The Most Interesting Genome in the World
Dear Pacbio,
We like to propose to sequence the genome of your bioinformatician Jason Chin for your ‘The Most Interesting Genome in the World’ contest. Only picture of him available online is shown below.
Jason Chin has been writing amazing open access assembly programs including HGAP, PBdagcon and more recently Falcon. We heard that even your long-read competitor, who pronounced Pacbio dead, uses his programs in their analysis.
Sequencing his genome will help us discover the bioinformatics gene, which we will transfect inside the brain cells of every young biology student to make sure they can assemble long, noisy reads. Or we can even do CRISPR/cas, which seems to be the hottest thing around these days. Going forward, we can even expand this into a larger GWAS project involving those who understand the importance of long reads and those who do not.
As you can see, the possibilities are endless with this small initial investment. Therefore, we earnestly request you to give serious consideration to our proposal.
Sincerely,
Homolog.us Team
-———————————————————
What is pbdagcon?
pbdagcon is a tool that implements DAGCon (Directed Acyclic Graph Consensus) which is a sequence consensus algorithm based on using directed acyclic graphs to encode multiple sequence alignment.
It uses the alignment information from blasr to align sequence reads to a “backbone” sequence. Based on the underlying alignment directed acyclic graph (DAG), it will be able to use the new information from the reads to find the discrepancies between the reads and the “backbone” sequences. A dynamic programming process is then applied to the DAG to find the optimum sequence of bases as the consensus. The new consensus can be used as a new backbone sequence to iteratively improve the consensus quality.
++++++++++
**Tasks to carry out**.
1. Write out the Pacbio page from "Sequencing his genome" to "who do not.".
2. On the Pacbio page, which tool supplies the alignment information that pbdagcon uses?
3. Carry on the Pacbio page from where it stops.
++++++++++
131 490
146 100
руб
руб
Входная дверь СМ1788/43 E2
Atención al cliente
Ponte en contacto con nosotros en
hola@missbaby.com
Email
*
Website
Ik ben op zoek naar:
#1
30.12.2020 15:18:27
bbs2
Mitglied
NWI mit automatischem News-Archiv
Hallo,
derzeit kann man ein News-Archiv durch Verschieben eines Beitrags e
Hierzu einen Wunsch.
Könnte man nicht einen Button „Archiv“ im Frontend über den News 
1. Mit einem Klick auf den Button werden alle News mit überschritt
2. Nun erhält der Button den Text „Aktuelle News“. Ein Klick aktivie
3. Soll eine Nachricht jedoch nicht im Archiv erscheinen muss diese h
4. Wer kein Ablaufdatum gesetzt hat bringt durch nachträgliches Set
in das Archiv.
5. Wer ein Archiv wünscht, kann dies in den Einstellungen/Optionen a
++++++++++
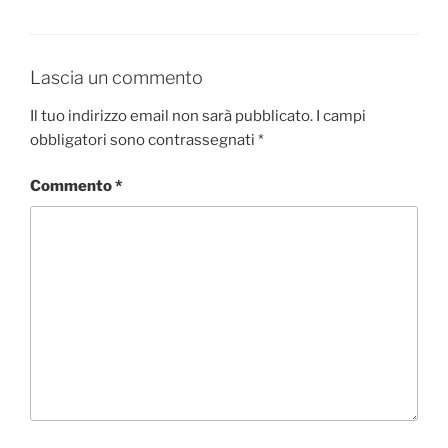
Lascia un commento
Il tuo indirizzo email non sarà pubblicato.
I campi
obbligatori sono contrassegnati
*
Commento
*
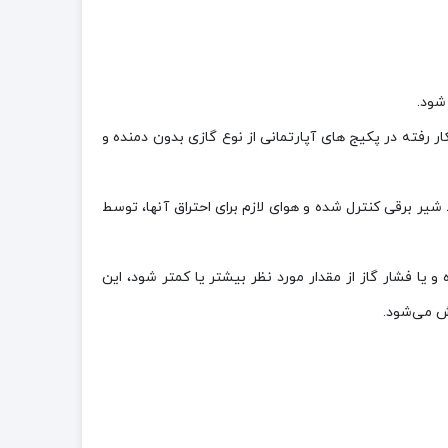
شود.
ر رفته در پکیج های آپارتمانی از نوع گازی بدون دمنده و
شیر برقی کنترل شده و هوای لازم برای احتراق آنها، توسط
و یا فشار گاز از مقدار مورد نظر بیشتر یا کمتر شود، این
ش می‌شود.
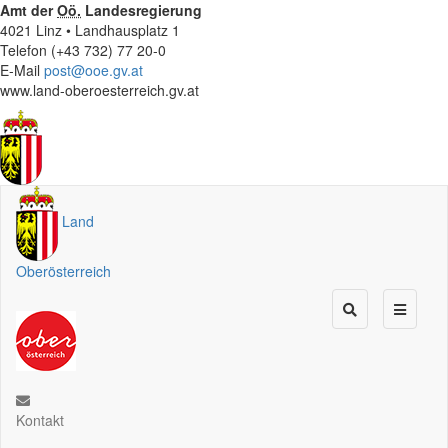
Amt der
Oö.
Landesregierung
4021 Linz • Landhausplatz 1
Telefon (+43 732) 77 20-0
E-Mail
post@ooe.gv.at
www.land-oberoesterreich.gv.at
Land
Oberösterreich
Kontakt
++++++++++
**Per-task outputs**.
1.
Sequencing his genome will help us discover the bioinformatics gene, which we will transfect inside the brain cells of every young biology student to make sure they can assemble long, noisy reads. Or we can even do CRISPR/cas, which seems to be the hottest thing around these days. Going forward, we can even expand this into a larger GWAS project involving those who understand the importance of long reads and those who do not.

2. blasr

3.
While the code is developed for processing PacBio(TM) raw sequence data, the algorithm can be used for general consensus purpose. Currently, it only takes FASTA input. For shorter read sequences, one might need to adjust the blasr alignment parameters to get the alignment string properly.
The code and the underlying graphical data structure have been used for some algorithm development prototyping including phasing reads, pre-assembly and a work around to generate consensus from intermediate Celera Assembler outputs.
The initial graphical algorithm was a pure python implementation. Cython was then use to speed it up.
Check out the example/ directory to see how to use it.
Falcon
Falcon: a set of tools for fast aligning long reads for consensus and assembly
The Falcon tool kit is a set of simple code collection which I use for studying efficient assembly algorithm for haploid and diploid genomes. It has some back-end code implemented in C for speed and some simple front-end written in Python for convenience.